I’m enjoying two aspects of this little trial. Firstly I’m finding that I have more energy, recover faster from workouts and my body feels happier. Secondly, I’m very pleased that even when allowing myself to eat things I’d usually eschew while cutting calories, I don’t actually want them. More accurately, I don’t go overboard on them or eat things that I really don’t particularly want just because they’re there. A cookie has to be pretty darned good for me to bother these days and even then, one is sufficient.
The other consideration is that I’m gearing myself up to soon knock down my body-fat percentage to around 18%, which means losing about 15lbs more without sacrificing muscle. In order to tackle the next phase, I need to be sure that I have my wits about me and my resolve mustered. I need not to be tired of dieting. I need to be able to face my workouts with energy and focus. I need to know what it feels like to eat enough again, so that I’ll know better when I’m eating too little and be able to pre-emptively eat more to prevent collapse.
I was eating anywhere from 1600 to 2400 calories per day, depending on how much exercise I got in a day. Some days would be as low as 1400. I now believe that was too little, particularly on the low days (of which there were relatively few) and as the intensity and importance of the workouts increased. I found a nifty little calculator online that gives a more accurate daily caloric assessment than any other I’ve found outside of a text book.
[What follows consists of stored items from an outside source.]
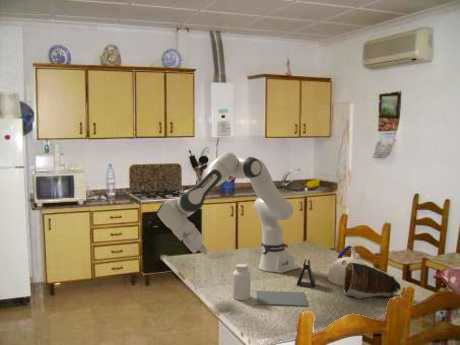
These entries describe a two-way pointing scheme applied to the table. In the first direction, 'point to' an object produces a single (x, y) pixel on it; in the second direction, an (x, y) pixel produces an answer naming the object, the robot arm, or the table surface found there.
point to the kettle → (342, 266)
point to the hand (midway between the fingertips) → (206, 253)
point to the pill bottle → (241, 282)
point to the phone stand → (312, 280)
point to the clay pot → (368, 282)
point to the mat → (281, 298)
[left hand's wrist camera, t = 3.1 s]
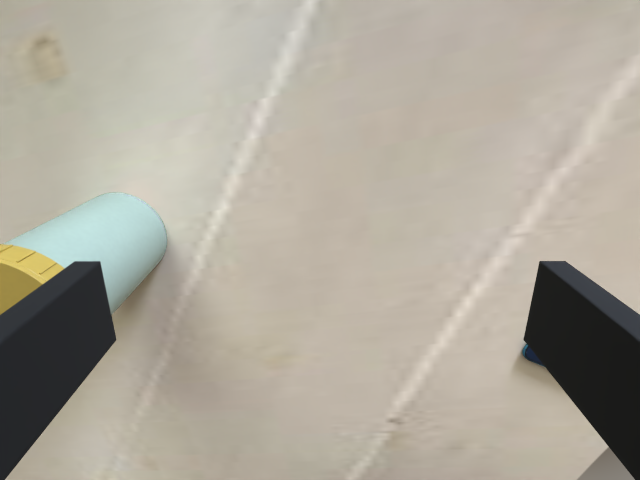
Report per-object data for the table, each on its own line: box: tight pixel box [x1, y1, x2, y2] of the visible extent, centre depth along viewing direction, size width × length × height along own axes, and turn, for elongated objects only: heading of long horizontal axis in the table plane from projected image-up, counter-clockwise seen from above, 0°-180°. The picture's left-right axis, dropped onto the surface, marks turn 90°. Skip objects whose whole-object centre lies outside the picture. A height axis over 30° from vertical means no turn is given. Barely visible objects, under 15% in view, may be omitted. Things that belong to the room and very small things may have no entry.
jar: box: [4, 193, 167, 315], centre depth 34 cm, size 9×9×17 cm
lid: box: [0, 244, 65, 315], centre depth 26 cm, size 10×10×2 cm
As long as you are fairly accurate and honest in what you feed it numerically, it spits back a pretty good estimate (or at least one that seems to jive with my own experience).
And here’s what happens when you feed how much I actually burn and the calories I ate daily into the corresponding weight-loss calculator on the same site:
The resulting 1.7-ish lbs per week is, in fact, what I have averaged during the past six months, for a total of 45lbs in 6 months, so I’m thinking the calculators work pretty well for me (as long as I’m honest about activity and accurate about food tracking). What this tells me, though, is that I could bump up what I’m eating and continue to lose weight, albeit at a slower rate. I am a big believer in the slow and steady method of weight loss. I am also a big believer in the concept of doing the least amount of work necessary to achieve an end. This is particularly true insofar as weight loss is concerned because recovering from a metabolic implosion just doesn’t appeal to me. As the workouts get more challenging, I’m going to slow the weight loss down and eat more, because not tanking in the gym is very important to me and getting the most out of the training I’m putting such effort into matters very much. I want to build muscle and that requires careful (and sufficient) nutrition.
This little experiment is proving very useful, both as a break and a learning tool. I’m also planning for the transition from cutting body fat to maintaining a proper athletic diet and all of the information I’m gathering during this interlude is giving me more confidence in my abilities to cope with that scenario. And I’m enjoying a break, mentally and physically, before the next phase, which will involve attempting the (borderline) heroic effort of losing weight over Christmas. Wish me luck!